平成29年4月法令等の変更 -関税法等-

年度当初の法改正で、貿易関連資格の勉強をする人、とくに、通関士試験を受験する人が一番気にするのは、関税定率法等でしょう。
「等」とあるのは、関税定率法だけでなく、関税法、関税暫定措置法など、様々な法令について、一括して発表されているためです。
例年どおり多くの点が改正されていますが、多くは、一部品目の関税率変更や暫定税率等の適用期間の延長など「毎年の更新作業」がほとんどで、各種試験に影響しそうな点は少ないといえます。

あえて出題されそうな点を挙げると、下の関税法の改正点のうち、1点のみではないかと思います。

  • 税関における水際取締りの強化(6月1日施行)
    外国貿易機や特殊船舶等の運航者等に対し、その出港の前に、当該外国貿易機等に係る予約者情報等について、税関長は報告を求めることができることになりました。
    これは、主に「輸出してはならない」などの規定の実施を確保することが目的で、税関長が「必要があると認めるとき」に行うことができる、任意のものです。
    なお、この報告は「原則として電子情報処理組織を使用して報告しなければならないこととする」とされていますので、通関士試験の定番問題であるNACCSで行えることの項目に、これが加わることも意味します。
    また、これに違反した場合の罰則規定も加わり、第114条の2 ~第116条で、懲役や罰金の規定が定められています。
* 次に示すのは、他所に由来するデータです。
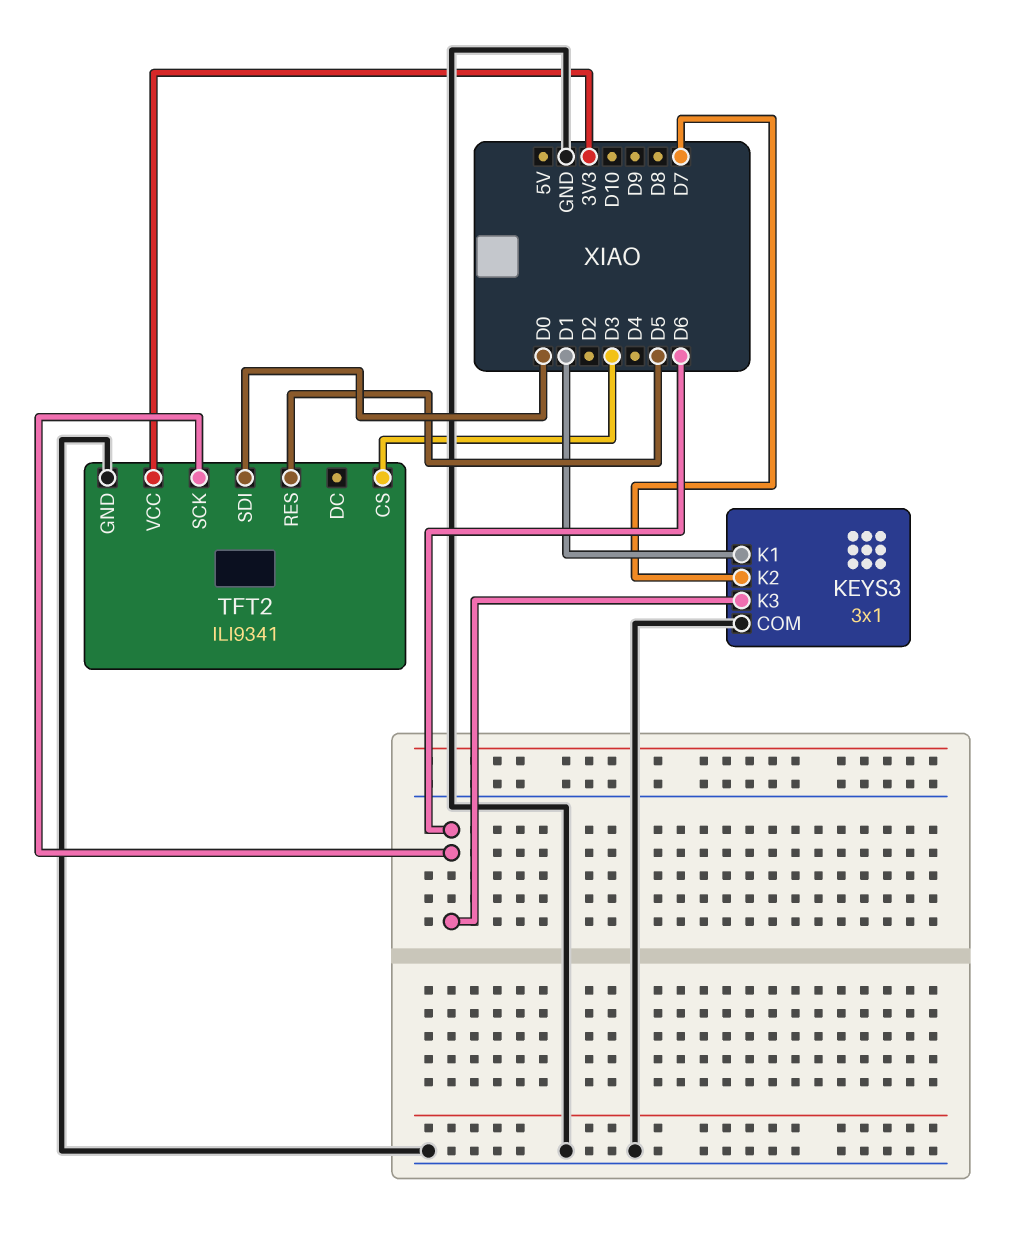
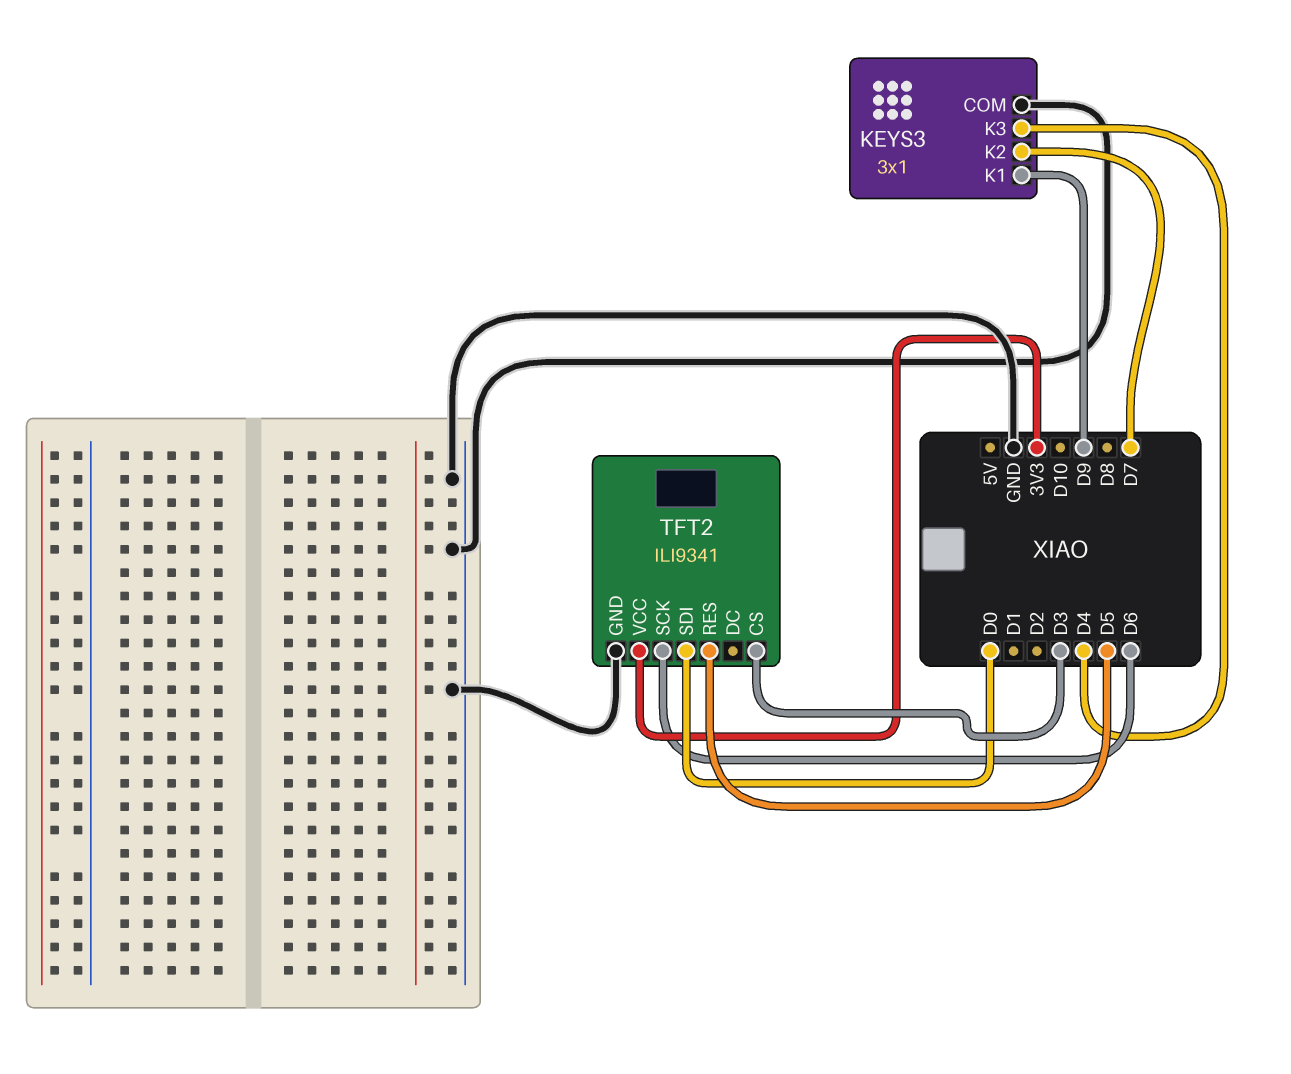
KEYS3 pin K1: D1 -> D9
KEYS3 pin K3: D6 -> D4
細かい点を言えば、「関税法上の犯則調査手続」(関税法第11章等関係)について、「記録命令付差押えの新設その他の電磁的記録に係る記録媒体に関する証拠収集手続等の規定」が加わっています。
しかしこれは、関税法独自のものではなく、国税犯則調査手続の見直しを踏まえたものですし、税関側の手続きの話なので、問題数がそれほど多くない通関士試験で、あえて出題するかというと、クエスチョン・マークを付けざるを得ないでしょう。
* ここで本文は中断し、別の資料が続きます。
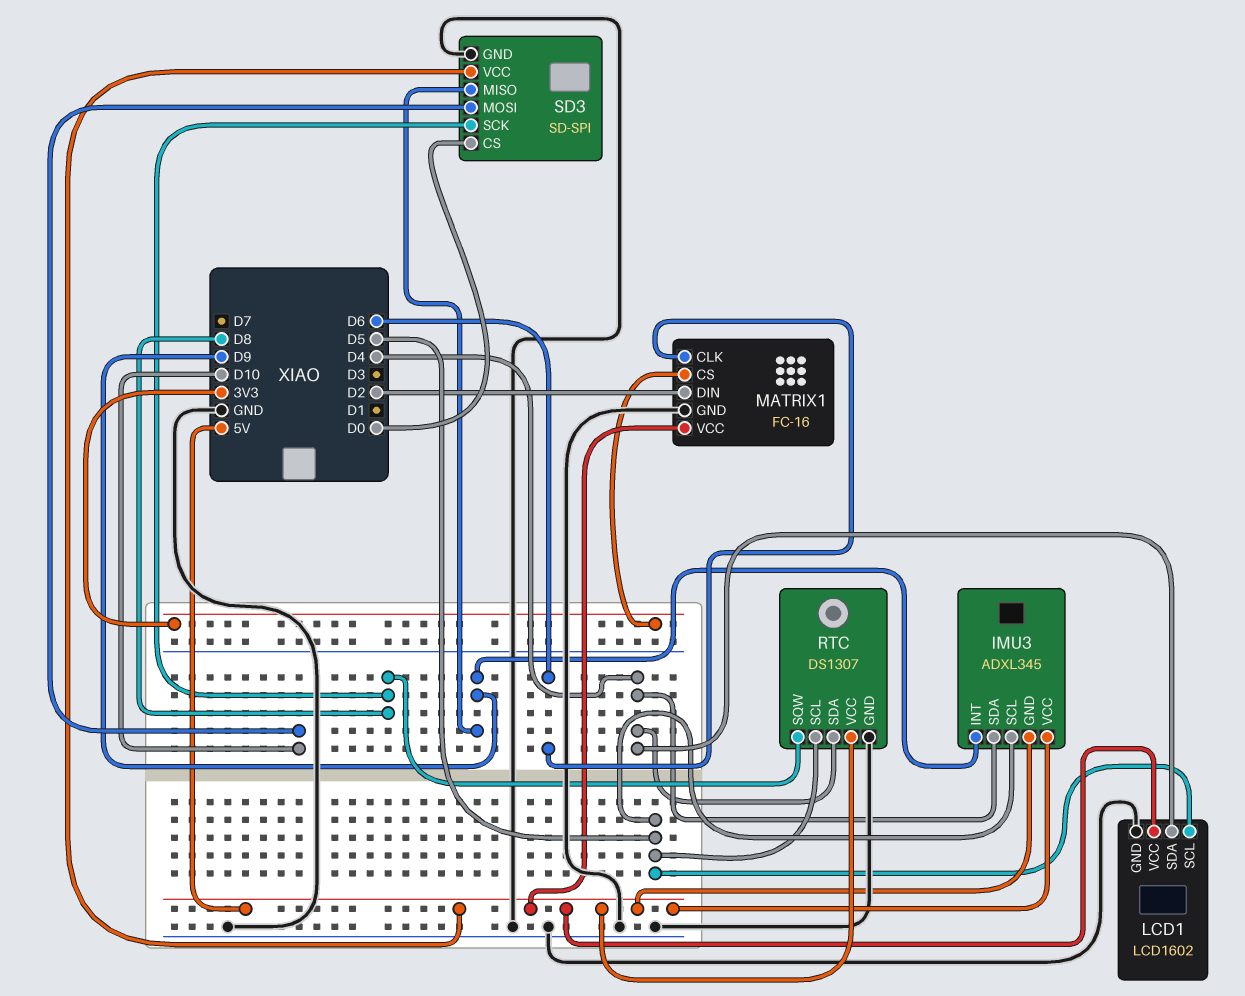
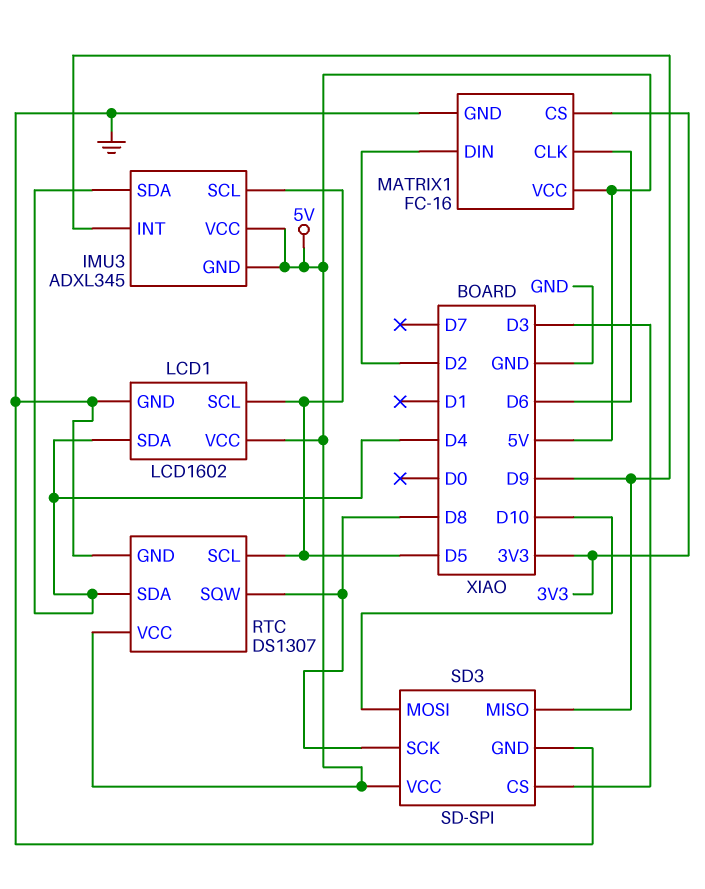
SD3 pin CS: D0 -> D3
このように「平成29年度4月改正」点として述べてきましたが、実は、通関士試験を受験される方にとって一番関心のあるのは、平成28年度法改正で挙げられていた「輸出入申告官署の自由化及び通関業制度の見直し」に関する規定(関税法第 67条の3及び第 67条の 19等関係、及び、通関業法第9条等関係)についてではないでしょうか。
かなり大きな変更点になるものの、昨年7月1日の時点で施行されていなかったために、試験範囲に入らなかったものです。
この規定は「同法の公布の日から起算して2年を超えない範囲内において政令で定める日から施行する」とされていましたので、本年度試験の対象に入るのかどうかは、試験対策上ひじょうに気になる点です。
これについては、本年4月7日に「関税定率法等の一部を改正する法律の一部の施行期日を定める政令」として施行日が発表されました。
これによると、今年10月8日が施行日となっています。

となると、例年通りであれば、7月1日時点では施行されていませんので、通関士試験の試験範囲にはならないということになります。
ところが、昨年の通関士試験の合格発表の際に、税関からは「次回(第51回)通関士試験については、輸出入申告官署の自由化及び通関業制度の見直しが反映された条文を出題範囲とする予定です」と発表されています。
「予定」であって「確定」ではなく、この後に「出題範囲については、次回(第51回)通関士試験受験案内及び公告にて正式にお知らせします」と続いてはいます。
しかし、試験合格者が活躍する(仕事をする)時期には、改正後の状況になっているわけですから、旧条文で理解していても意味はありません。
よって、本年度試験では特例として、この部分については7月1日には施行されていなくても、出題範囲とされるものと考えていたほうがいいと思います。
私が見たテキスト本では、改正後の記述になっていましたので、テキスト本出版各社やスクールもそう判断しているものと思われます。
通関制度、通関業制度にとって、大きな改正点ですので、ここは狙われる可能性が高いものとして、変更点をきっちり押さえておいて下さい。